> Description of the task: Tally the lines in the items below that contain the string "swimlane", with case counting. Give only the number.

(Extracted data entries)
--- Begin ---
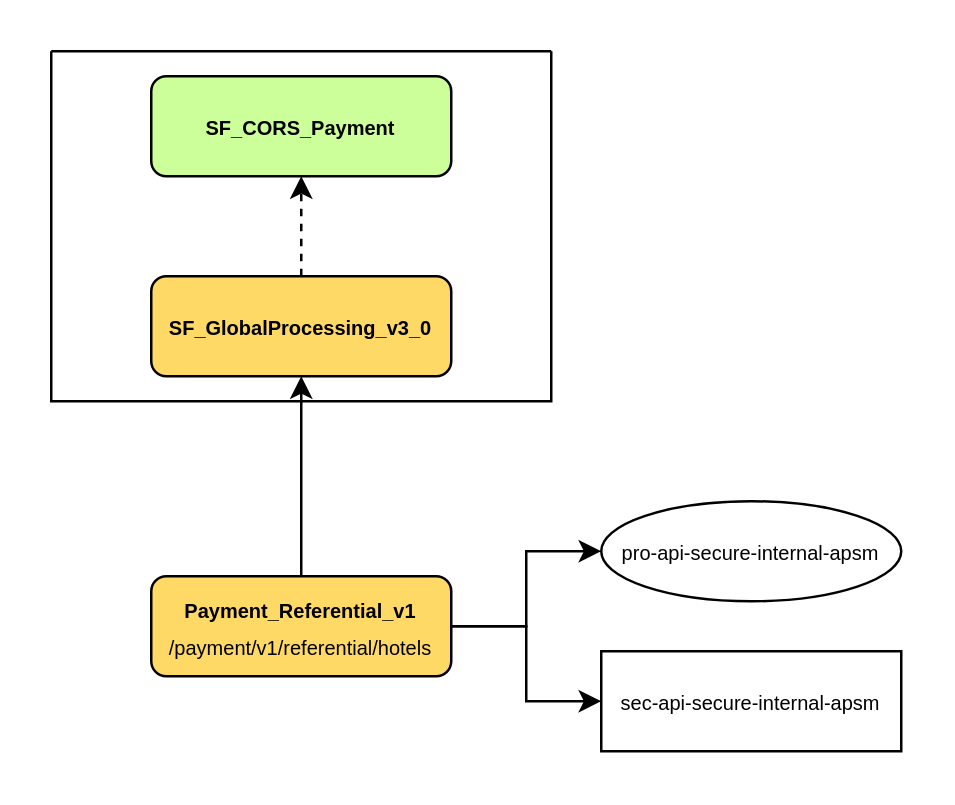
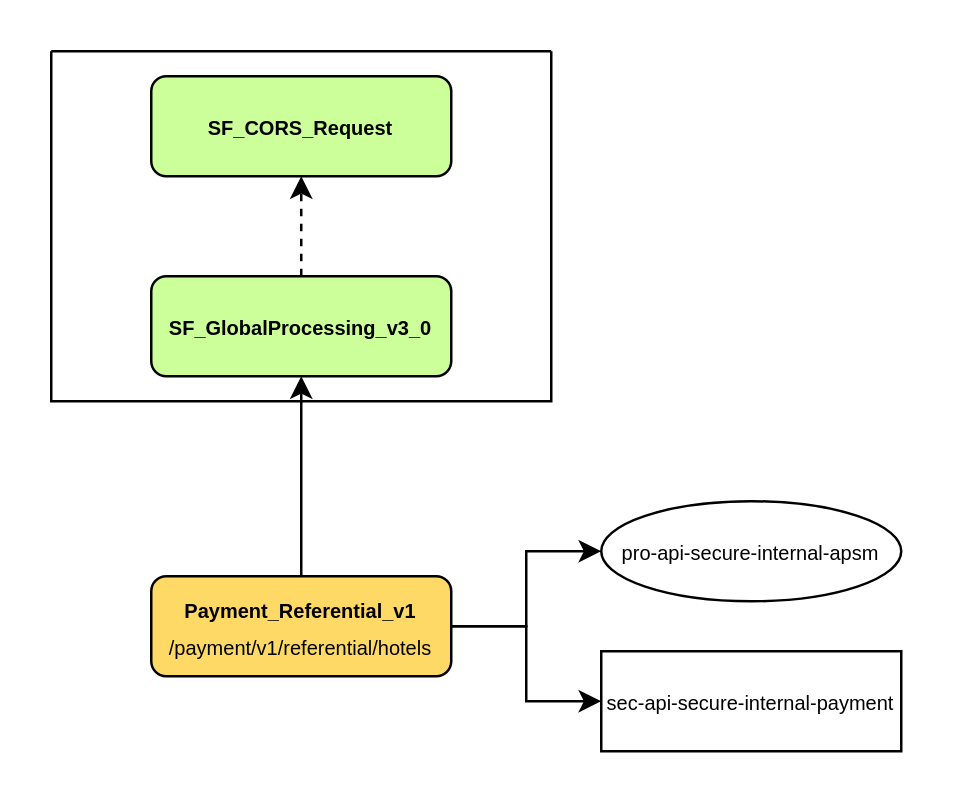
  <mxCell id="0" />
  <mxCell id="1" parent="0" />
  <mxCell id="2" style="edgeStyle=orthogonalEdgeStyle;rounded=0;orthogonalLoop=1;jettySize=auto;html=1;entryX=0.5;entryY=1;entryDx=0;entryDy=0;" edge="1" parent="1" source="5" target="7"><mxGeometry relative="1" as="geometry" /></mxCell>
  <mxCell id="3" style="edgeStyle=orthogonalEdgeStyle;rounded=0;orthogonalLoop=1;jettySize=auto;html=1;entryX=0;entryY=0.5;entryDx=0;entryDy=0;" edge="1" parent="1" source="5" target="10"><mxGeometry relative="1" as="geometry" /></mxCell>
  <mxCell id="4" style="edgeStyle=orthogonalEdgeStyle;rounded=0;orthogonalLoop=1;jettySize=auto;html=1;entryX=0;entryY=0.5;entryDx=0;entryDy=0;" edge="1" parent="1" source="5" target="11"><mxGeometry relative="1" as="geometry" /></mxCell>
  <mxCell id="5" value="&lt;font style=&quot;font-size: 8px;&quot;&gt;&lt;b&gt;Payment_Referential_v1&lt;/b&gt;&lt;br&gt;&lt;span style=&quot;background-color: initial;&quot;&gt;/payment/v1/referential/hotels&lt;/span&gt;&lt;br&gt;&lt;/font&gt;" style="rounded=1;whiteSpace=wrap;html=1;align=center;fillColor=#FFD966;" vertex="1" parent="1"><mxGeometry x="60" y="230" width="120" height="40" as="geometry" /></mxCell>
  <mxCell id="6" style="edgeStyle=orthogonalEdgeStyle;rounded=0;orthogonalLoop=1;jettySize=auto;html=1;dashed=1;" edge="1" parent="1" source="7" target="8"><mxGeometry relative="1" as="geometry" /></mxCell>
- <mxCell id="7" value="&lt;font style=&quot;&quot;&gt;&lt;b&gt;&lt;font style=&quot;font-size: 8px;&quot;&gt;SF_GlobalProcessing_v3_0&lt;/font&gt;&lt;/b&gt;&lt;br&gt;&lt;/font&gt;" style="rounded=1;whiteSpace=wrap;html=1;align=center;fillColor=#ffd966;" vertex="1" parent="1"><mxGeometry x="60" y="110" width="120" height="40" as="geometry" /></mxCell>
- <mxCell id="8" value="&lt;font style=&quot;&quot;&gt;&lt;b&gt;&lt;font style=&quot;font-size: 8px;&quot;&gt;SF_CORS_Payment&lt;/font&gt;&lt;/b&gt;&lt;br&gt;&lt;/font&gt;" style="rounded=1;whiteSpace=wrap;html=1;align=center;fillColor=#CCFF99;" vertex="1" parent="1"><mxGeometry x="60" y="30" width="120" height="40" as="geometry" /></mxCell>
+ <mxCell id="7" value="&lt;font style=&quot;&quot;&gt;&lt;b&gt;&lt;font style=&quot;font-size: 8px;&quot;&gt;SF_GlobalProcessing_v3_0&lt;/font&gt;&lt;/b&gt;&lt;br&gt;&lt;/font&gt;" style="rounded=1;whiteSpace=wrap;html=1;align=center;fillColor=#CCFF99;" vertex="1" parent="1"><mxGeometry x="60" y="110" width="120" height="40" as="geometry" /></mxCell>
+ <mxCell id="8" value="&lt;font style=&quot;&quot;&gt;&lt;b&gt;&lt;font style=&quot;font-size: 8px;&quot;&gt;SF_CORS_Request&lt;/font&gt;&lt;/b&gt;&lt;br&gt;&lt;/font&gt;" style="rounded=1;whiteSpace=wrap;html=1;align=center;fillColor=#CCFF99;" vertex="1" parent="1"><mxGeometry x="60" y="30" width="120" height="40" as="geometry" /></mxCell>
  <mxCell id="9" value="" style="swimlane;startSize=0;" vertex="1" parent="1"><mxGeometry x="20" y="20" width="200" height="140" as="geometry" /></mxCell>
  <mxCell id="10" value="&lt;font style=&quot;font-size: 8px;&quot;&gt;pro-api-secure-internal-apsm&lt;/font&gt;" style="ellipse;whiteSpace=wrap;html=1;" vertex="1" parent="1"><mxGeometry x="240" y="200" width="120" height="40" as="geometry" /></mxCell>
- <mxCell id="11" value="&lt;font style=&quot;font-size: 8px;&quot;&gt;sec-api-secure-internal-apsm&lt;/font&gt;" style="rounded=0;whiteSpace=wrap;html=1;" vertex="1" parent="1"><mxGeometry x="240" y="260" width="120" height="40" as="geometry" /></mxCell>
+ <mxCell id="11" value="&lt;font style=&quot;font-size: 8px;&quot;&gt;sec-api-secure-internal-payment&lt;/font&gt;" style="rounded=0;whiteSpace=wrap;html=1;" vertex="1" parent="1"><mxGeometry x="240" y="260" width="120" height="40" as="geometry" /></mxCell>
--- End ---
> Worked solution: 1